* WHAT YOU HAVE TO DO: The result should be every line of the listing that holds the word "decay".

* PROVIDED ENTRIES:

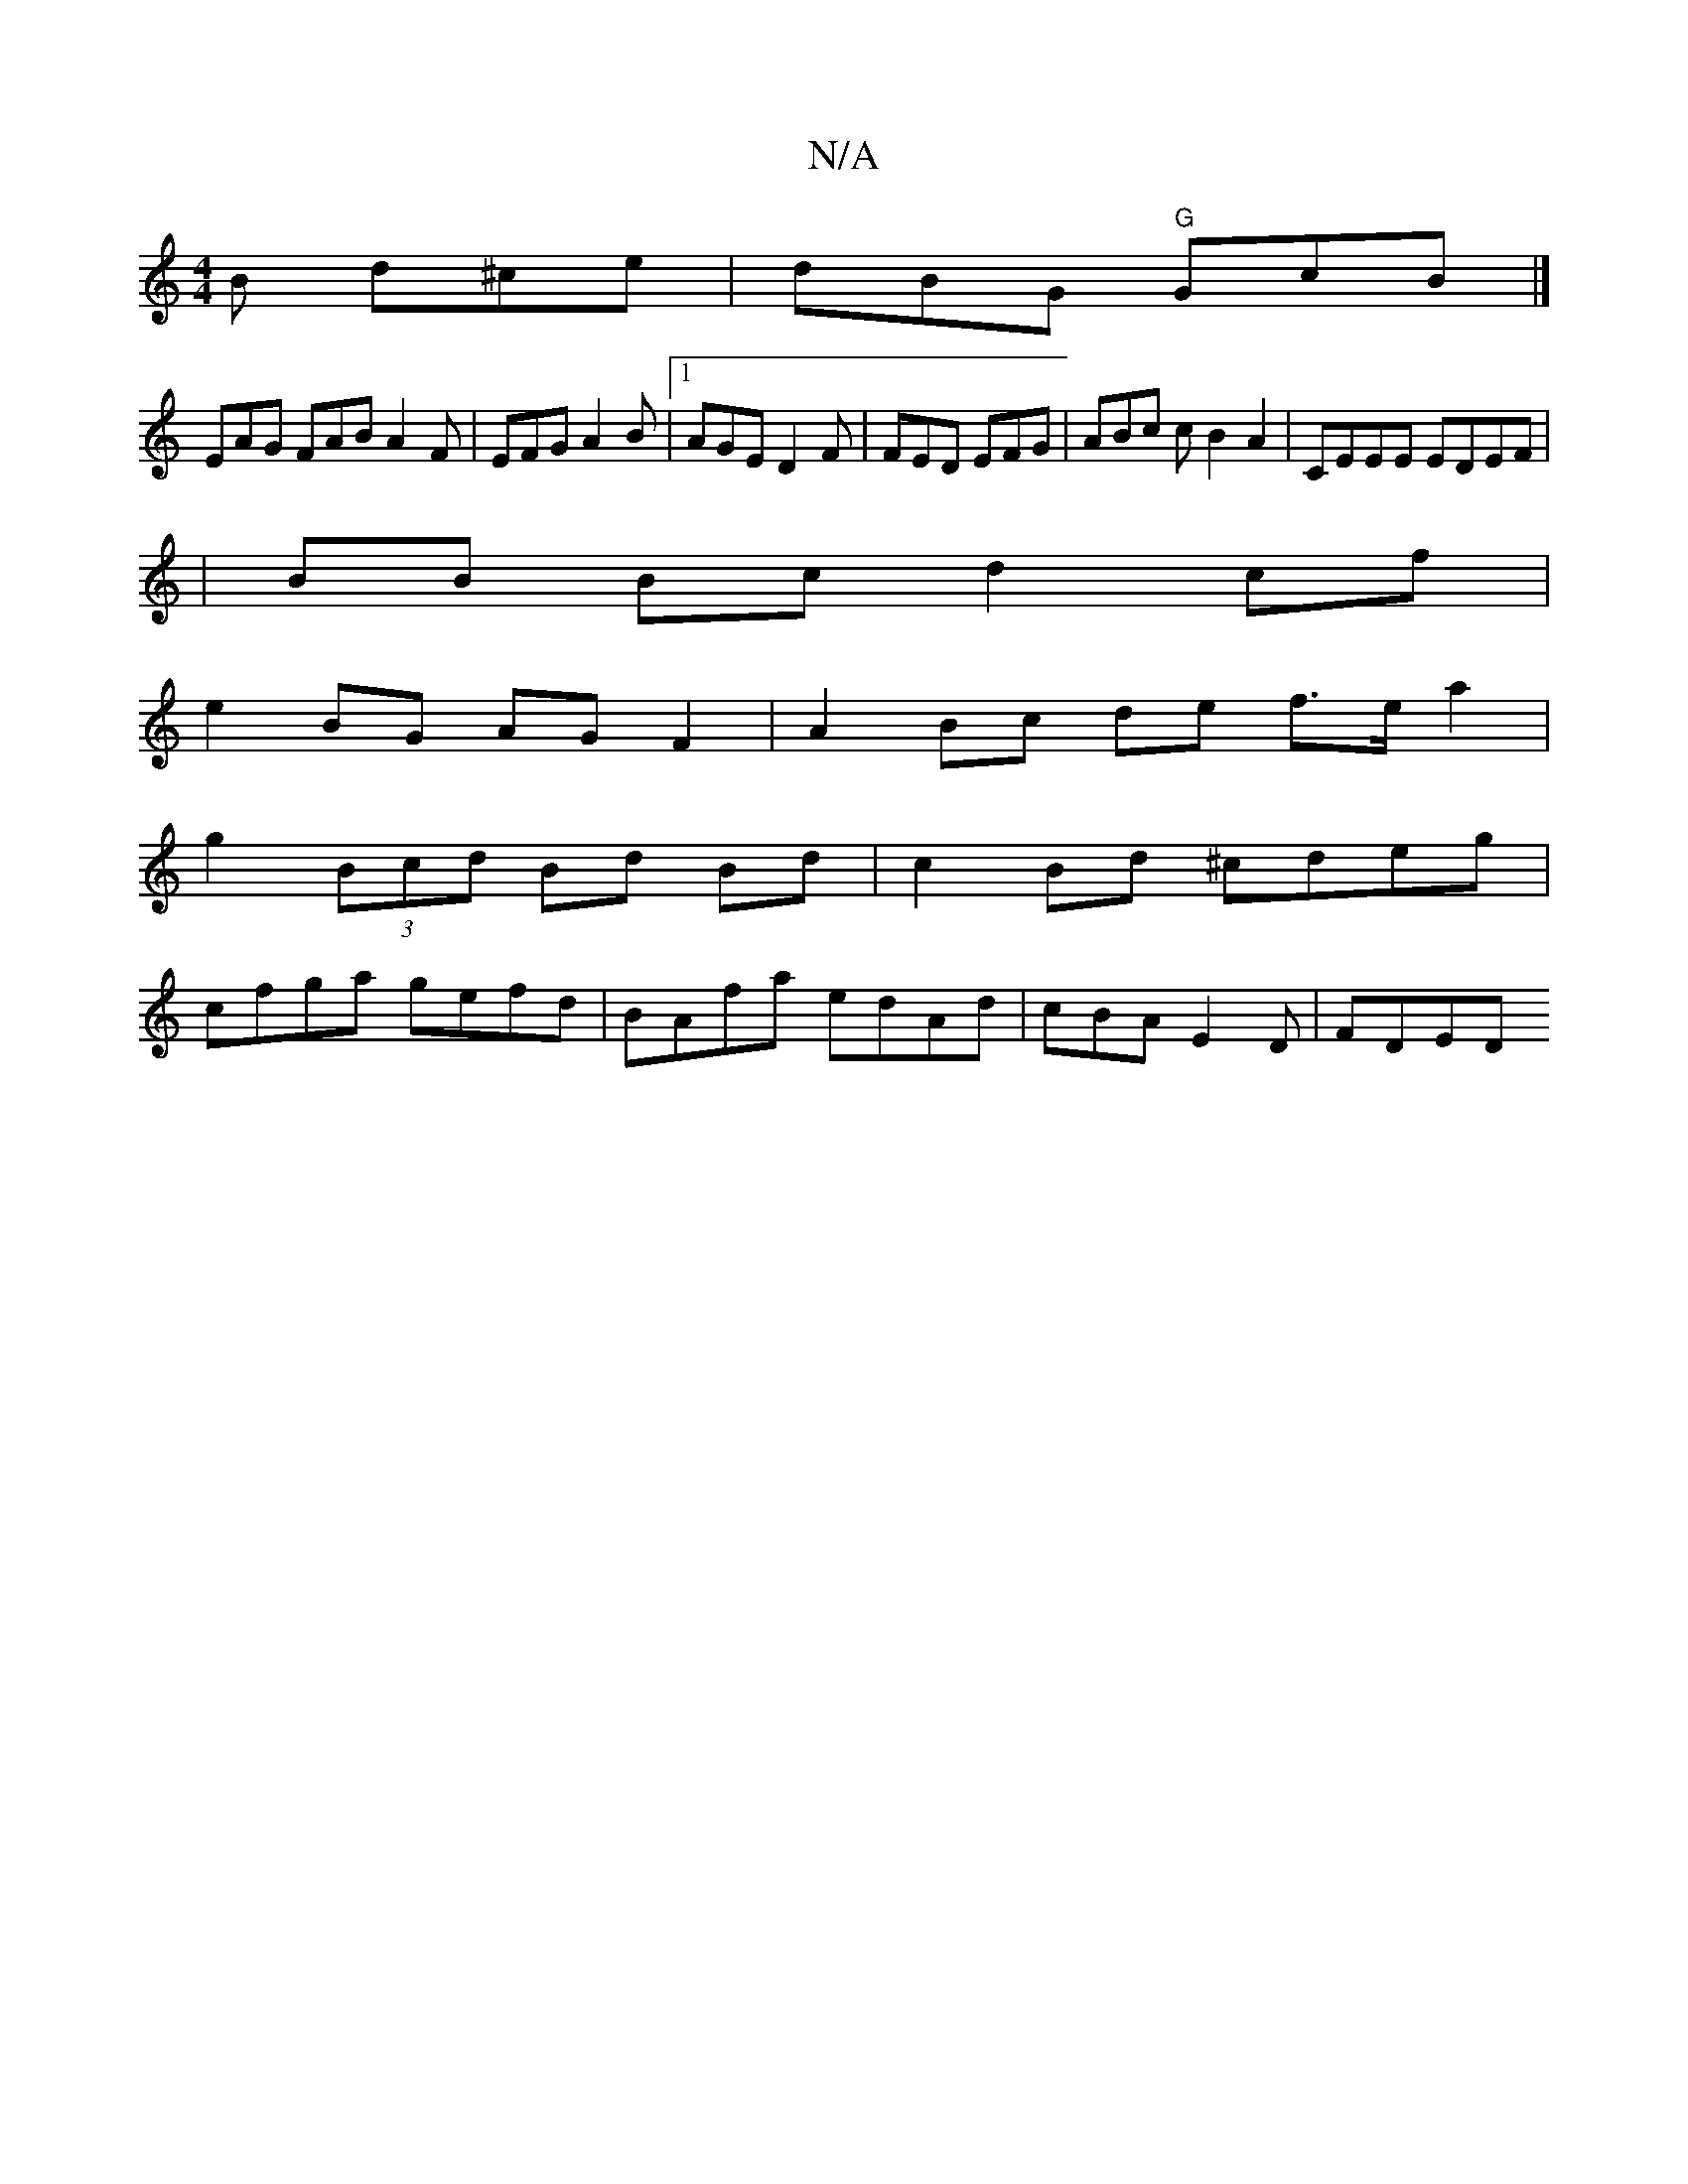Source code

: X:1
T:N/A
M:4/4
R:N/A
K:Cmajor
B d^ce | dBG "G"GcB |] 
EAG FAB A2F|EFG A2B |1 AGE D2 F | FED EFG | ABc c B2A2|CEEE EDEF|
|BB Bc d2cf |
e2 BG AG F2 | A2 Bc de f>ea2 |
g2 (3Bcd Bd Bd | c2 Bd ^cdeg|
cfga gefd|BAfa edAd|cBA E2 D | FDED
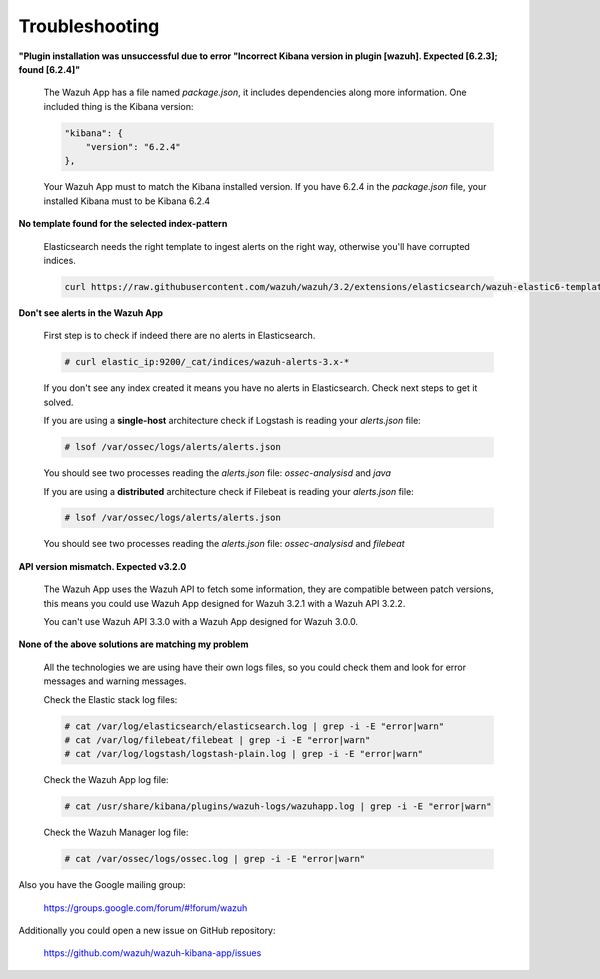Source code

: .. Copyright (C) 2018 Wazuh, Inc.

.. _kibana_troubleshooting:

Troubleshooting
===============

**"Plugin installation was unsuccessful due to error "Incorrect Kibana version in plugin [wazuh]. Expected [6.2.3]; found [6.2.4]"**

    The Wazuh App has a file named *package.json*, it includes dependencies along more information. One included thing is the Kibana version:

    .. code-block:: console

        "kibana": {
            "version": "6.2.4"
        },

    Your Wazuh App must to match the Kibana installed version. If you have 6.2.4 in the *package.json* file, your installed Kibana must to be Kibana 6.2.4


**No template found for the selected index-pattern**

    Elasticsearch needs the right template to ingest alerts on the right way, otherwise you'll have corrupted indices.

    .. code-block:: console

        curl https://raw.githubusercontent.com/wazuh/wazuh/3.2/extensions/elasticsearch/wazuh-elastic6-template-alerts.json | curl -XPUT 'http://localhost:9200/_template/wazuh' -H 'Content-Type: application/json' -d @-


**Don't see alerts in the Wazuh App**

    First step is to check if indeed there are no alerts in Elasticsearch.

    .. code-block:: console
        
        # curl elastic_ip:9200/_cat/indices/wazuh-alerts-3.x-*

    If you don't see any index created it means you have no alerts in Elasticsearch. Check next steps to get it solved.

    If you are using a **single-host** architecture check if Logstash is reading your *alerts.json* file:

    .. code-block:: console
        
        # lsof /var/ossec/logs/alerts/alerts.json

    You should see two processes reading the *alerts.json* file: *ossec-analysisd* and *java*

    If you are using a **distributed** architecture check if Filebeat is reading your *alerts.json* file:

    .. code-block:: console
        
        # lsof /var/ossec/logs/alerts/alerts.json

    You should see two processes reading the *alerts.json* file: *ossec-analysisd* and *filebeat*

**API version mismatch. Expected v3.2.0**

    The Wazuh App uses the Wazuh API to fetch some information, they are compatible between patch versions, this means you could 
    use Wazuh App designed for Wazuh 3.2.1 with a Wazuh API 3.2.2.

    You can't use Wazuh API 3.3.0 with a Wazuh App designed for Wazuh 3.0.0.

**None of the above solutions are matching my problem**

    All the technologies we are using have their own logs files, so you could check them and look for error messages and warning messages.

    Check the Elastic stack log files:

    .. code-block:: console

        # cat /var/log/elasticsearch/elasticsearch.log | grep -i -E "error|warn"
        # cat /var/log/filebeat/filebeat | grep -i -E "error|warn"
        # cat /var/log/logstash/logstash-plain.log | grep -i -E "error|warn"

    Check the Wazuh App log file:

    .. code-block:: console

        # cat /usr/share/kibana/plugins/wazuh-logs/wazuhapp.log | grep -i -E "error|warn"

    Check the Wazuh Manager log file:

    .. code-block:: console

        # cat /var/ossec/logs/ossec.log | grep -i -E "error|warn"
    
Also you have the Google mailing group:

    https://groups.google.com/forum/#!forum/wazuh

Additionally you could open a new issue on GitHub repository:

    https://github.com/wazuh/wazuh-kibana-app/issues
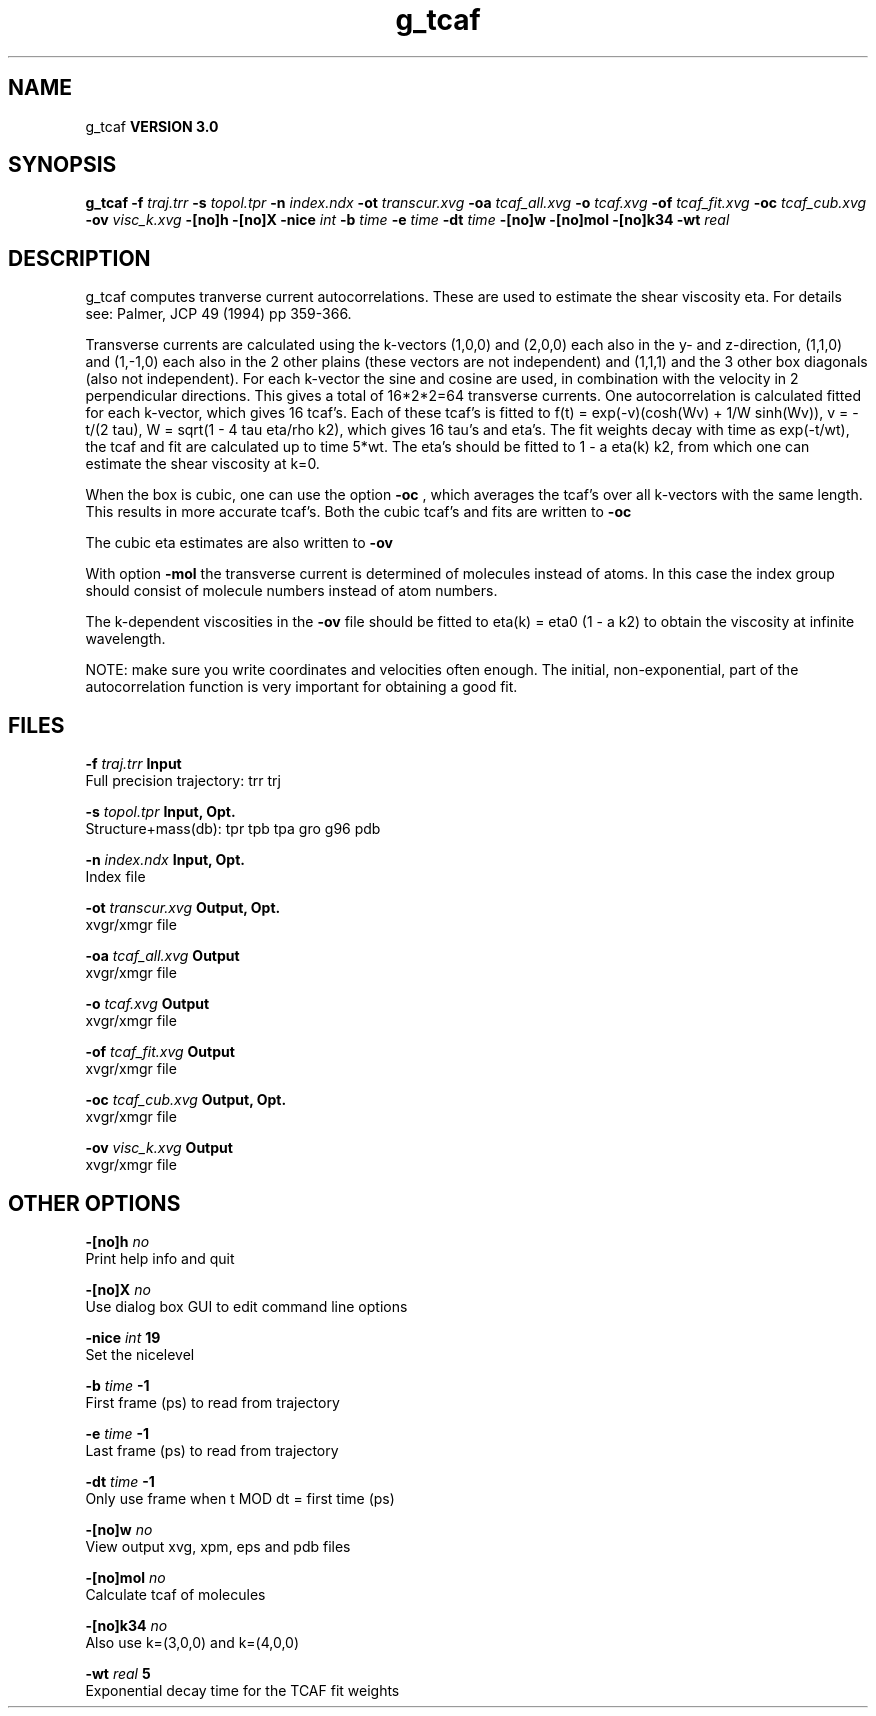 .TH g_tcaf 1 "Mon 23 Jul 2001"
.SH NAME
g_tcaf
.B VERSION 3.0
.SH SYNOPSIS
\f3g_tcaf\fP
.BI "-f" " traj.trr "
.BI "-s" " topol.tpr "
.BI "-n" " index.ndx "
.BI "-ot" " transcur.xvg "
.BI "-oa" " tcaf_all.xvg "
.BI "-o" " tcaf.xvg "
.BI "-of" " tcaf_fit.xvg "
.BI "-oc" " tcaf_cub.xvg "
.BI "-ov" " visc_k.xvg "
.BI "-[no]h" ""
.BI "-[no]X" ""
.BI "-nice" " int "
.BI "-b" " time "
.BI "-e" " time "
.BI "-dt" " time "
.BI "-[no]w" ""
.BI "-[no]mol" ""
.BI "-[no]k34" ""
.BI "-wt" " real "
.SH DESCRIPTION
g_tcaf computes tranverse current autocorrelations.
These are used to estimate the shear viscosity eta.
For details see: Palmer, JCP 49 (1994) pp 359-366.


Transverse currents are calculated using the
k-vectors (1,0,0) and (2,0,0) each also in the y- and z-direction,
(1,1,0) and (1,-1,0) each also in the 2 other plains (these vectors
are not independent) and (1,1,1) and the 3 other box diagonals (also
not independent). For each k-vector the sine and cosine are used, in
combination with the velocity in 2 perpendicular directions. This gives
a total of 16*2*2=64 transverse currents. One autocorrelation is
calculated fitted for each k-vector, which gives 16 tcaf's. Each of
these tcaf's is fitted to f(t) = exp(-v)(cosh(Wv) + 1/W sinh(Wv)),
v = -t/(2 tau), W = sqrt(1 - 4 tau eta/rho k2), which gives 16 tau's
and eta's. The fit weights decay with time as exp(-t/wt), the tcaf and
fit are calculated up to time 5*wt.
The eta's should be fitted to 1 - a eta(k) k2, from which
one can estimate the shear viscosity at k=0.


When the box is cubic, one can use the option 
.B -oc
, which
averages the tcaf's over all k-vectors with the same length.
This results in more accurate tcaf's.
Both the cubic tcaf's and fits are written to 
.B -oc

The cubic eta estimates are also written to 
.B -ov
.


With option 
.B -mol
the transverse current is determined of
molecules instead of atoms. In this case the index group should
consist of molecule numbers instead of atom numbers.


The k-dependent viscosities in the 
.B -ov
file should be
fitted to eta(k) = eta0 (1 - a k2) to obtain the viscosity at
infinite wavelength.


NOTE: make sure you write coordinates and velocities often enough.
The initial, non-exponential, part of the autocorrelation function
is very important for obtaining a good fit.
.SH FILES
.BI "-f" " traj.trr" 
.B Input
 Full precision trajectory: trr trj 

.BI "-s" " topol.tpr" 
.B Input, Opt.
 Structure+mass(db): tpr tpb tpa gro g96 pdb 

.BI "-n" " index.ndx" 
.B Input, Opt.
 Index file 

.BI "-ot" " transcur.xvg" 
.B Output, Opt.
 xvgr/xmgr file 

.BI "-oa" " tcaf_all.xvg" 
.B Output
 xvgr/xmgr file 

.BI "-o" " tcaf.xvg" 
.B Output
 xvgr/xmgr file 

.BI "-of" " tcaf_fit.xvg" 
.B Output
 xvgr/xmgr file 

.BI "-oc" " tcaf_cub.xvg" 
.B Output, Opt.
 xvgr/xmgr file 

.BI "-ov" " visc_k.xvg" 
.B Output
 xvgr/xmgr file 

.SH OTHER OPTIONS
.BI "-[no]h"  "    no"
 Print help info and quit

.BI "-[no]X"  "    no"
 Use dialog box GUI to edit command line options

.BI "-nice"  " int" " 19" 
 Set the nicelevel

.BI "-b"  " time" "     -1" 
 First frame (ps) to read from trajectory

.BI "-e"  " time" "     -1" 
 Last frame (ps) to read from trajectory

.BI "-dt"  " time" "     -1" 
 Only use frame when t MOD dt = first time (ps)

.BI "-[no]w"  "    no"
 View output xvg, xpm, eps and pdb files

.BI "-[no]mol"  "    no"
 Calculate tcaf of molecules

.BI "-[no]k34"  "    no"
 Also use k=(3,0,0) and k=(4,0,0)

.BI "-wt"  " real" "      5" 
 Exponential decay time for the TCAF fit weights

* SOLUTION FOR THIS PROBLEM:
and eta's. The fit weights decay with time as exp(-t/wt), the tcaf and
 Exponential decay time for the TCAF fit weights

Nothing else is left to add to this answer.